The study also showed that one-quarter of all participants in defined contribution retirement savings plans last year chose to put all their money into a single automatic investment plan by yearend, up from 7% in 2005.

Investors were fond of other automatic investment vehicles, too. Six percent held a traditional balanced fund, and 3% used managed accounts.

Using automatic investment vehicles is one way investors made strides last year, according to the study. Overall, investors also were smarter about diversification.

Equity allocations varied dramatically, as nearly 30% of participants took extreme positions. About 14% of participants held only equities, and 15% held less than 20% in equities. Also, savers continued to reduce concentrations of stock holdings in the plan's sponsoring company.

Among plans that offered the company's equity, Vanguard said, the share of participants who held more than 20% of their savings in that stock fell to 30% in 2009, from 45% in 2005.

Last year, savers who participated in defined contribution plans saw their account balances rise by 23% from the 2008 level. By the end of 2009, about two-thirds of participants had account balances higher than they were in September 2007, just before the stock market hit its recent peak in October 2007.

Also, the median account balance rose 10% for savers who had a balance in September 2007, as asset values grew and people put more money into their retirement plans.

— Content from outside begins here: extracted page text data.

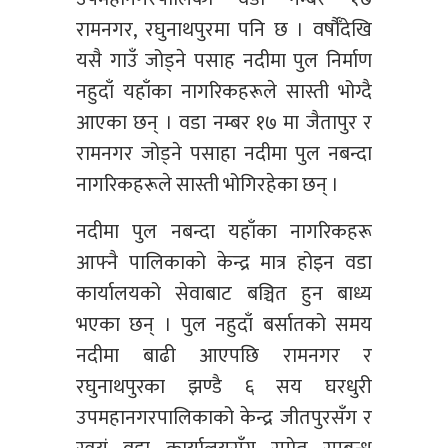
रामनगर, रघुनाथपुरमा पनि छ । वर्षौँदेखि
यसै गाउँ जोड्ने पसाह नदीमा पुल निर्माण
नहुदाँ यहाँका नागरिकहरूले सास्ती भोग्दै
आएका छन् । वडा नम्बर १७ मा जैतापुर र
रामनगर जोड्ने पसाहा नदीमा पुल नबन्दा
नागरिकहरूले सास्ती भोगिरहेका छन् ।
नदीमा पुल नबन्दा यहाँका नागरिकहरू
आफ्नै पालिकाको केन्द्र मात्र होइन वडा
कार्यालयको सेवाबाट बञ्चित हुन बाध्य
भएका छन् । पुल नहुदाँ बर्सातको समय
नदीमा बाढी आएपछि रामनगर र
रघुनाथपुरका झण्डै ६ सय घरधुरी
उपमहानगरपालिकाको केन्द्र जीतपुरसँग र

And from September 2007 to December 2009, 6% of defined contribution plan participants had losses of more than 30%, according to Vanguard.

Yet investors could participate more and save more in their defined contribution accounts, Young said. The participation rate was 75% in 2009, down from 77% in 2008.

Once employer contributions were factored in, the savings rate was 9.4%. Still, the researcher said, investors should aim for a total savings rate of 12% to 15%.

General economic conditions could be suppressing savings rates, Young said. A plan participant may still be working but could have had to absorb a pay cut, loss of company matching contributions or the joblessness of a spouse.